The USCF SummerHaven Dynamic Commodity Strategy No K-1 Fund (SDCI) is technically an actively managed fund and seeks to provide exposure to the commodities markets that corresponds to the SummerHaven Dynamic Commodity Index Total Return. This is the same index that another USCF fund, the United States Commodity Index Fund (USCI ), tracks as well. The main difference is that USCI comes with the K-1 form, whereas SDCI does not.

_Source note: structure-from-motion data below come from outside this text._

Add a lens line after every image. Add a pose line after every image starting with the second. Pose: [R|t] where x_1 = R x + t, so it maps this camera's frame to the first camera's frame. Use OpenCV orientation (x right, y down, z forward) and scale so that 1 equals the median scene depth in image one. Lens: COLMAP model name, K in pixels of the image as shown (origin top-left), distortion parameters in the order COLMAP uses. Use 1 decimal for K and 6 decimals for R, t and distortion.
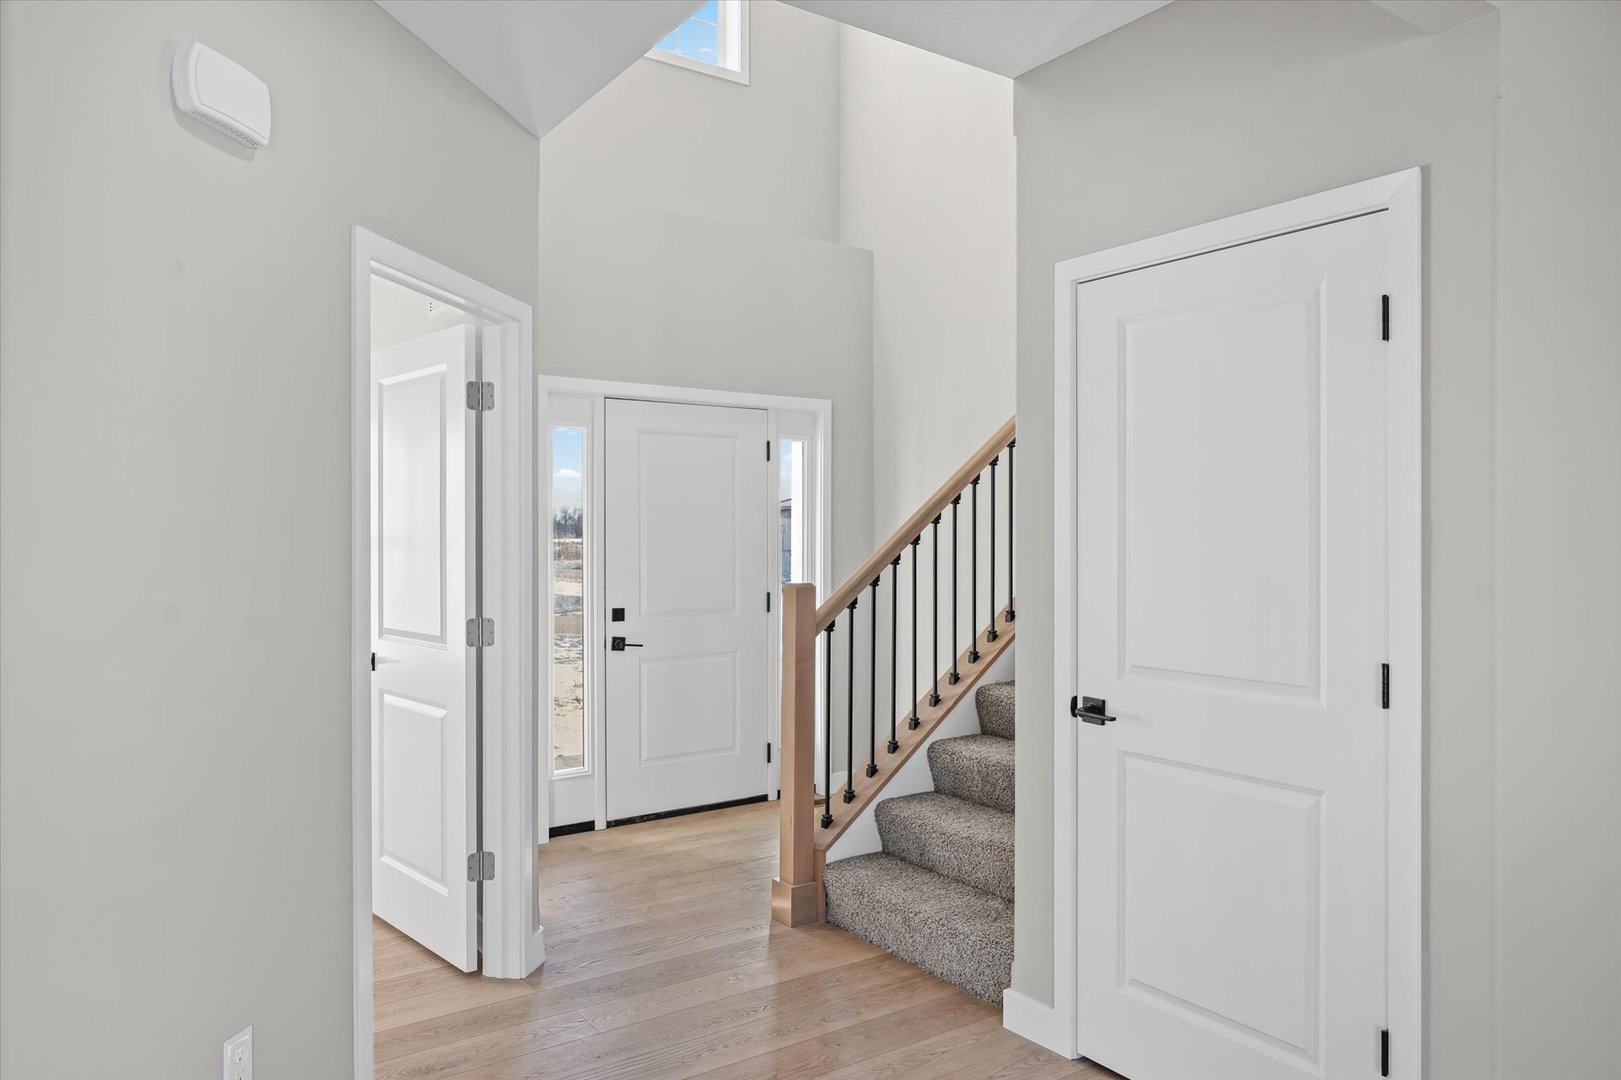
lens RADIAL K [[1064.8, 0, 806.0], [0, 1064.8, 537.5], [0, 0, 1]] dist [-0.000446, -0.000024]
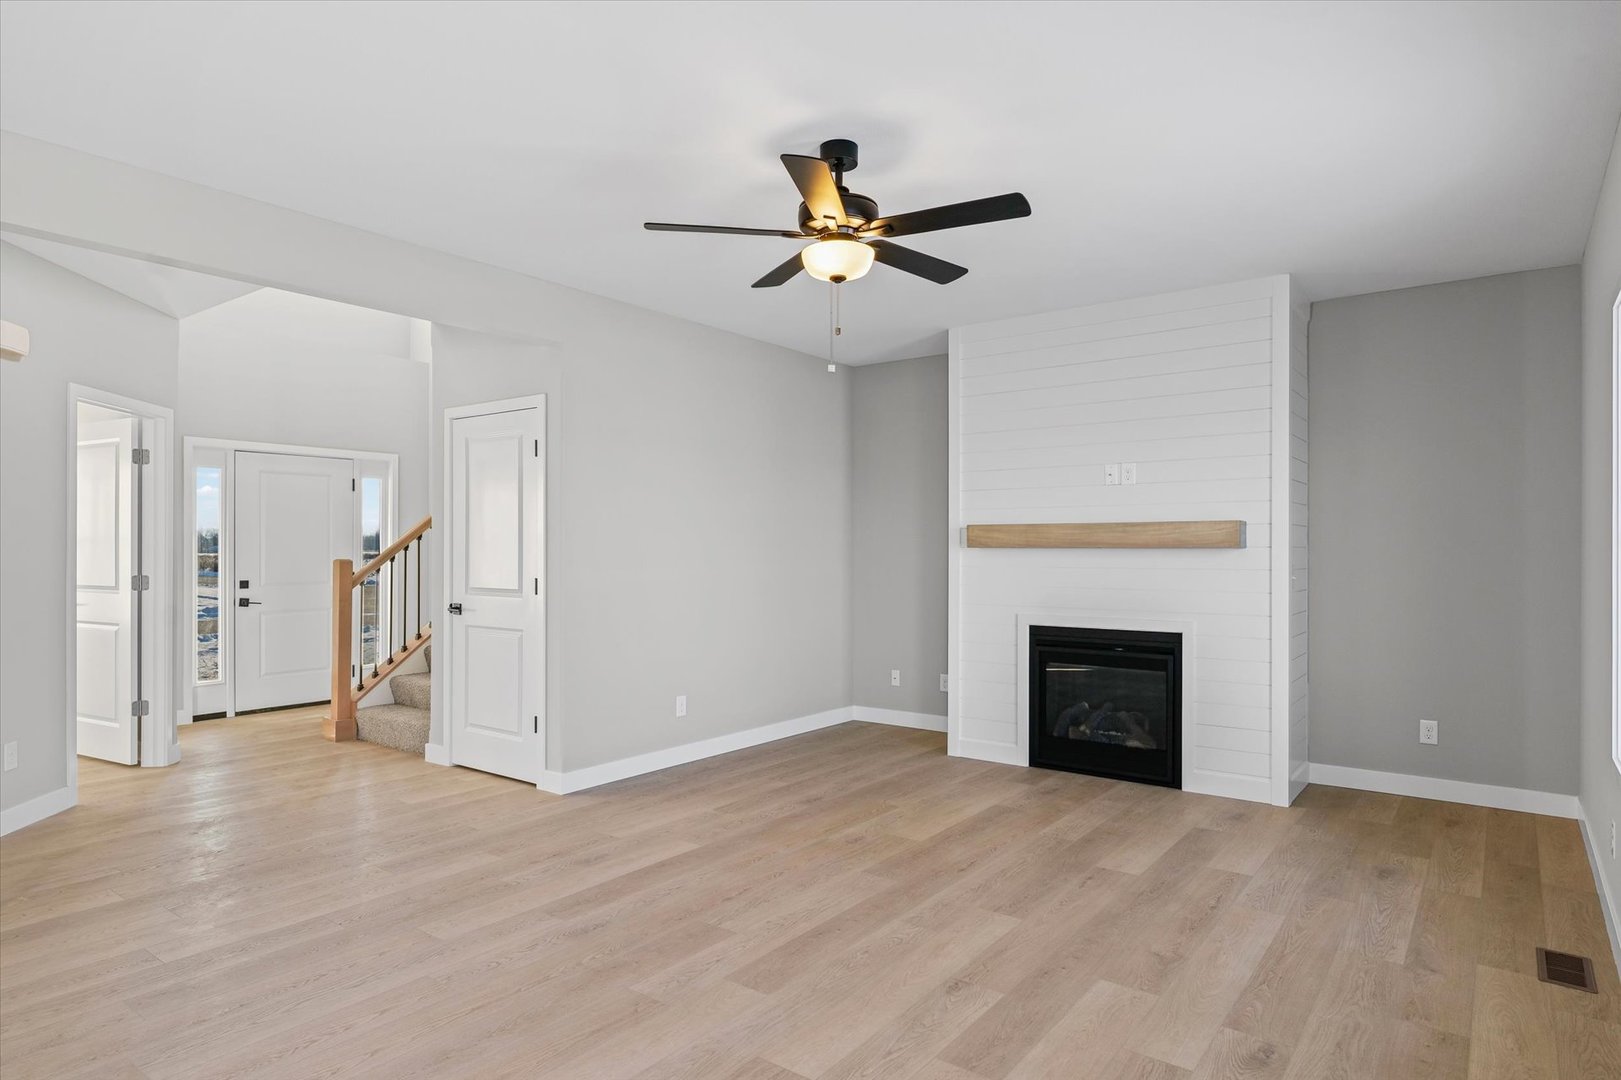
lens RADIAL K [[925.1, 0, 805.3], [0, 925.1, 546.2], [0, 0, 1]] dist [0.002394, 0.000923]
pose [[0.951543, 0.002541, 0.307505, 0.294433], [-0.000534, 0.999978, -0.006612, 0.033602], [-0.307515, 0.006128, 0.951524, -0.876897]]
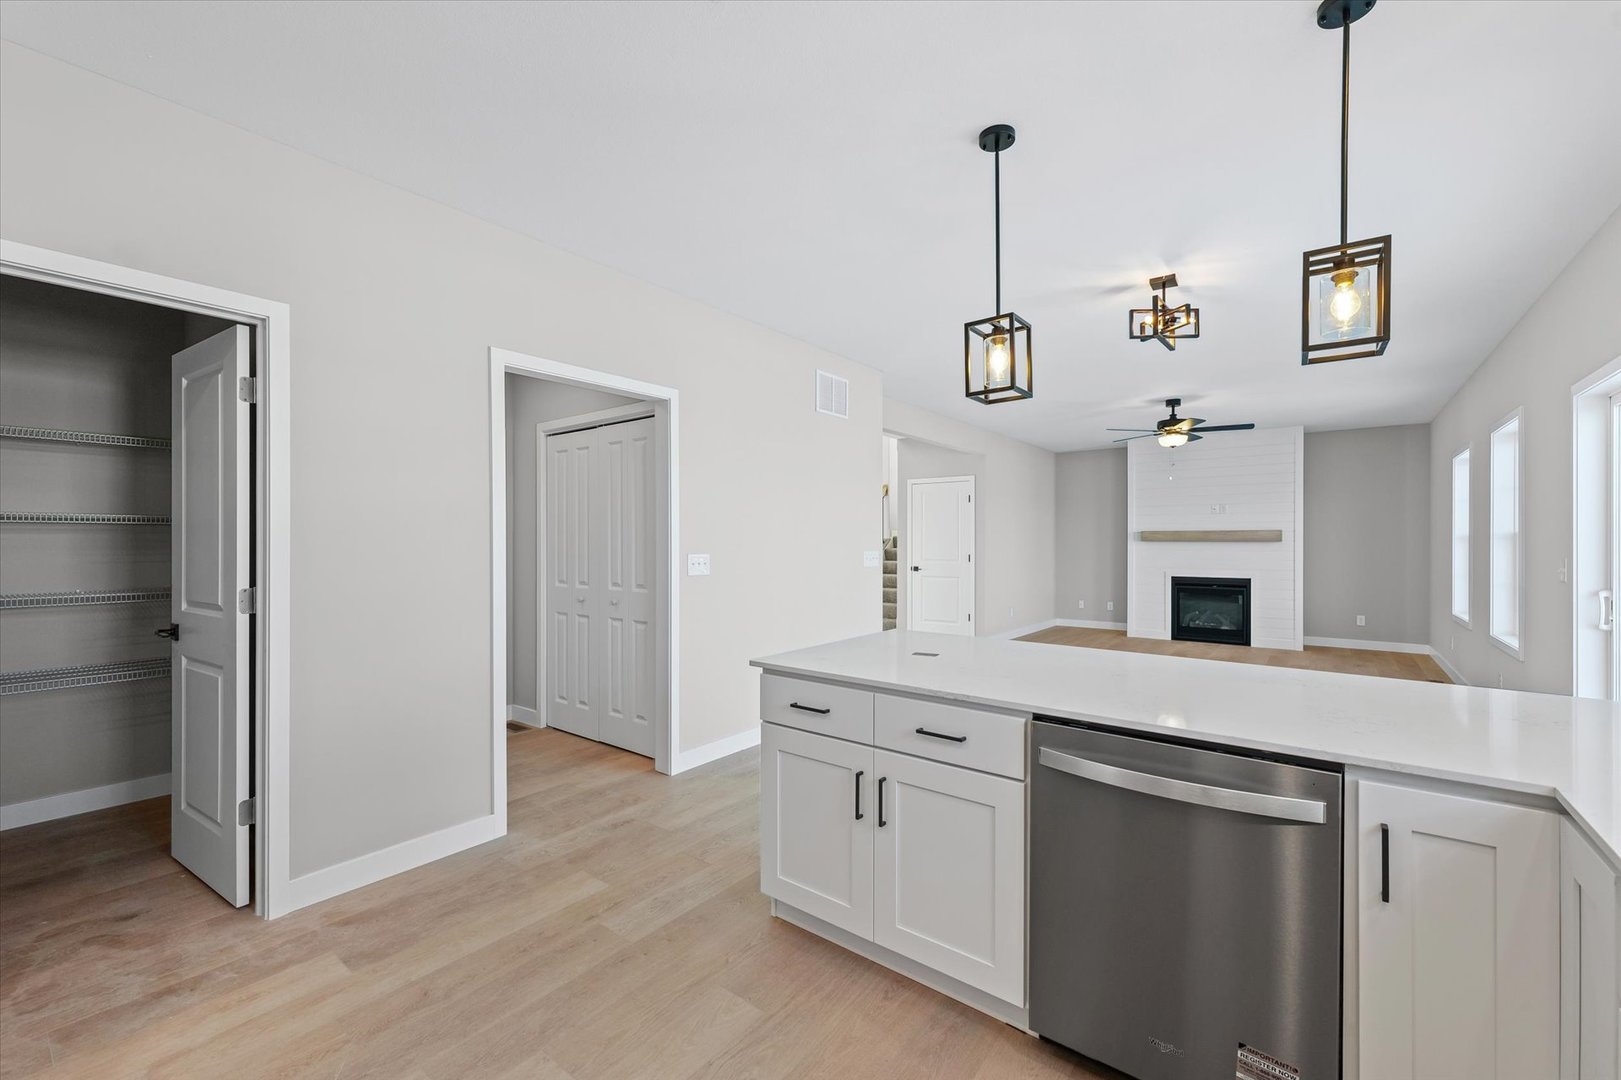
lens RADIAL K [[662.2, 0, 807.4], [0, 662.2, 540.1], [0, 0, 1]] dist [0.001149, -0.000018]
pose [[0.955549, 0.002212, 0.294824, -0.921685], [-0.000126, 0.999975, -0.007097, 0.038316], [-0.294832, 0.006744, 0.955525, -1.486409]]
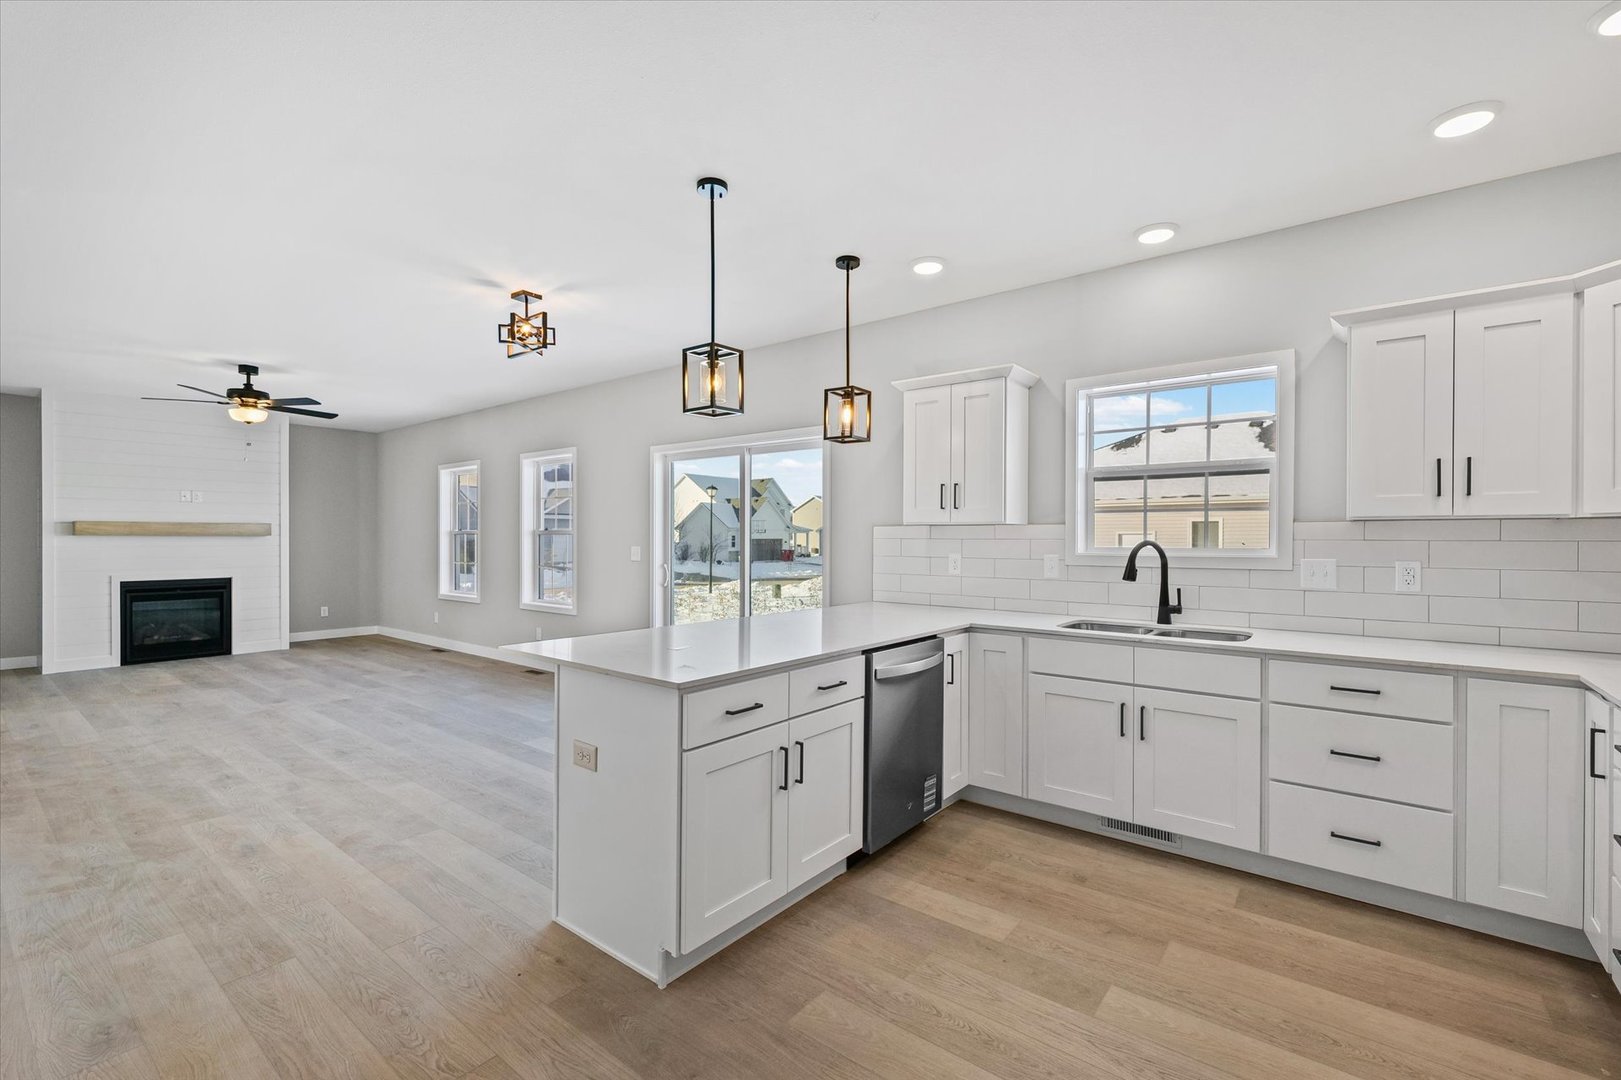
lens RADIAL K [[697.6, 0, 808.6], [0, 697.6, 539.7], [0, 0, 1]] dist [-0.002688, -0.000554]
pose [[-0.291453, -0.002617, 0.956582, -1.341618], [0.002486, 0.999991, 0.003494, 0.035309], [-0.956582, 0.003396, -0.291443, -0.793678]]
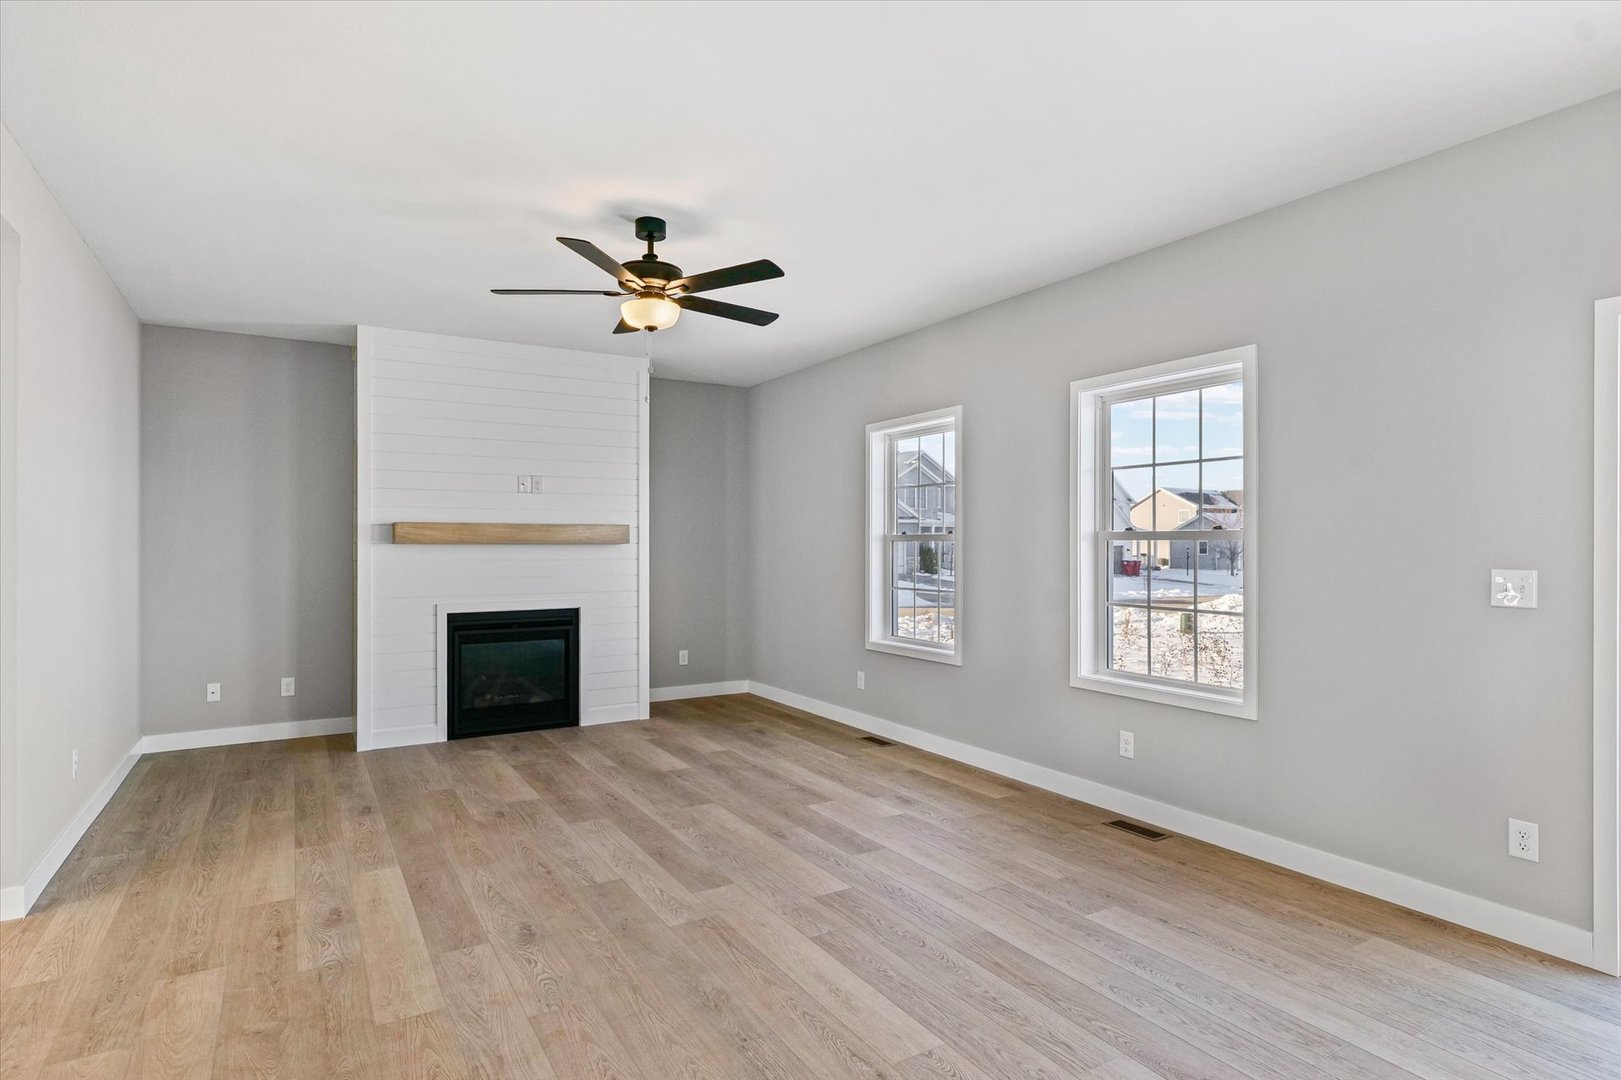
lens RADIAL K [[851.6, 0, 801.9], [0, 851.6, 540.6], [0, 0, 1]] dist [0.003525, 0.001768]
pose [[0.068330, 0.005115, 0.997650, -0.428950], [0.004876, 0.999973, -0.005461, 0.031446], [-0.997651, 0.005238, 0.068303, -0.269301]]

The fund’s underlying index is comprised of the futures contracts of 14 different commodities, weighted equally, from a universe of 27 eligible commodities in total. The potential list of commodities includes crude oil, natural gas, gold, silver, copper, tin, soybeans, sugar, cotton, coffee and live cattle among others. The index is constructed on the theory that commodities in lower supply tend to outperform those that are in higher supply. It looks at the degrees of backwardation, contango and momentum to identify which commodities make for better potential investments at a given time. The seven commodities with the highest degree of backwardation, the condition where futures prices are below current spot prices, make the cut, followed by the seven remaining commodities with the greatest price momentum. The index is reconstituted and rebalanced monthly.
The Bottom Line
It will be interesting to see how much the link to the S&P 500 index will mean for SPXB. There are numerous funds targeting investment-grade bonds and long-term bonds, but the focus on bonds issued specifically by companies within the S&P 500 should help investors feel more comfortable knowing that they are buying notes from the biggest and most successful companies in the world. For SDCI, moving toward commodity funds that issue 1099s over K-1s is a trend that has been growing lately. Along with USCF, companies, such as GraniteShares, ETF Securities and ProShares, have already launched their own “K-1 Free” ETFs to make life a little easier for investors, a trend which can reasonably be expected to continue.